When I interviewed for the job, it seemed too good to be true. Perhaps that should have been my first red flag. The negotiations during the hiring process should have been the next red flag. I ignored both in favor for economic safety and security for my family.

At first, what had been promised were ignored or resented almost nonchalantly. Eventually, passive aggressiveness and contradictions became the norm. Unfortunately, that behavior was something I knew far too well.

It affected my attitude. The wounded, petulant parts of me took over. Unhealthy, ineffective default modes in which I had learned to cope took over. I was miserable and drained every day, thrilled when Friday arrived and almost in tears every Monday morning.

“Why is this happening?” reverberated in my head until one day I realized there was a deeper lesson being presented. I started exploring where I had seen a similar situation in my life. As the examples started filtering in through often painful memories, I found myself wanting to stop the exploration process. It was certainly not comfortable to just sit and observe with curiosity and wonder, not trying to fix, change, or judge anything. Yet, the more I was grounded and present with the process, the faster and more vivid the answers became.

Eventually I could see when and why these old default patterns started in the first place. While they certainly weren’t the best way to act, they met my needs at that time. I did the best I could with what I had available to me. I was four when they began. But I am far from that age now and this was my boss posing the challenges, not my family.It was time to do some deep work.

I don’t believe in forgiveness in the way most of us know it. I believe we experience situations that allow our consciousness to expand. From that perspective, while the experiences may be difficult and painful, there’s nothing to forgive. We’re all just guiding each other home, even through pain, frustration, challenges.

Every painful situation is an opportunity to heal, love, transcend. Easy to say when you can look at it from the 10,000 foot view, far more challenging when it’s closing in on you. In the process of challenges, it is difficult to think straight, the fight/flight/freeze/submit part of your brain takes over and nothing is logical.

Where I think forgiveness is helpful is in recognizing the humanness and divinity in all of us. Forgiveness is for letting go of the blame, shame, and guilt. Forgiveness cuts us some slack. It helps us say, “Yep, I was an ass, they were a jerk, neither of us showed up as our best person, but I am not going to beat myself up or hold this over them for one second longer. We both were doing the best we could with what we had available at that moment.”

This is not about excusing someone else poor behavior. My boss showed a lack of leadership, integrity, and respect. How I reacted to it is my responsibility and I, too, responded disrespectfully, angrily, with plenty of passive aggressiveness.

Far easier to focus on all the bad about a situation or the people involved than it is to find that one speck of light and focus on that, continually, diligently, until that speck begins to grow. The ego will try to bait you into going down the path of woulda, coulda, shoulda, shame, blame and regret. But if you’re willing to simply say (and keep saying), “No thanks, I am choosing to forgive instead,” eventually the ego gives up.

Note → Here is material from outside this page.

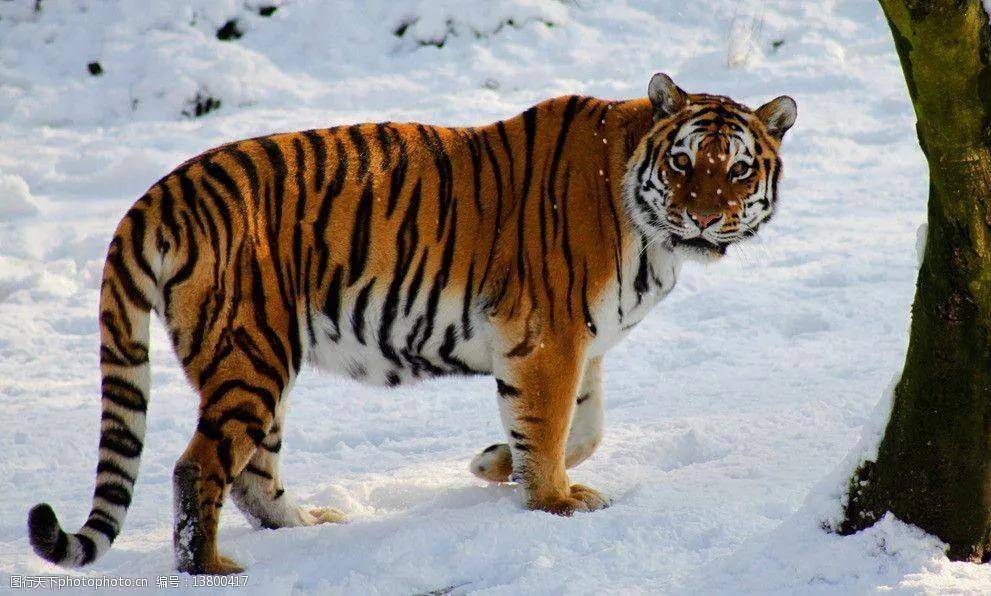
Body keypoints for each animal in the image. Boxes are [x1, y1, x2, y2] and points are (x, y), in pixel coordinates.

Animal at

When I resigned, I immediately started focusing on forgiving myself, my boss, the situation, previous people whom shared similar situations with me, including my family. It was hard. My ego fought it, bringing up every inequity over the tenure of my job. I repeated forgiveness like a mantra, refusing to take the bait.

The internal work is far from complete. Rewiring the brain to new default patterns takes time and commitment. Every single day, I realize how much happier I am and how many opportunities continue to present themselves. I don’t think that is a coincidence. While I would never recommend anyone working for my former boss, I am grateful for the (albeit painful) opportunity I had to change myself.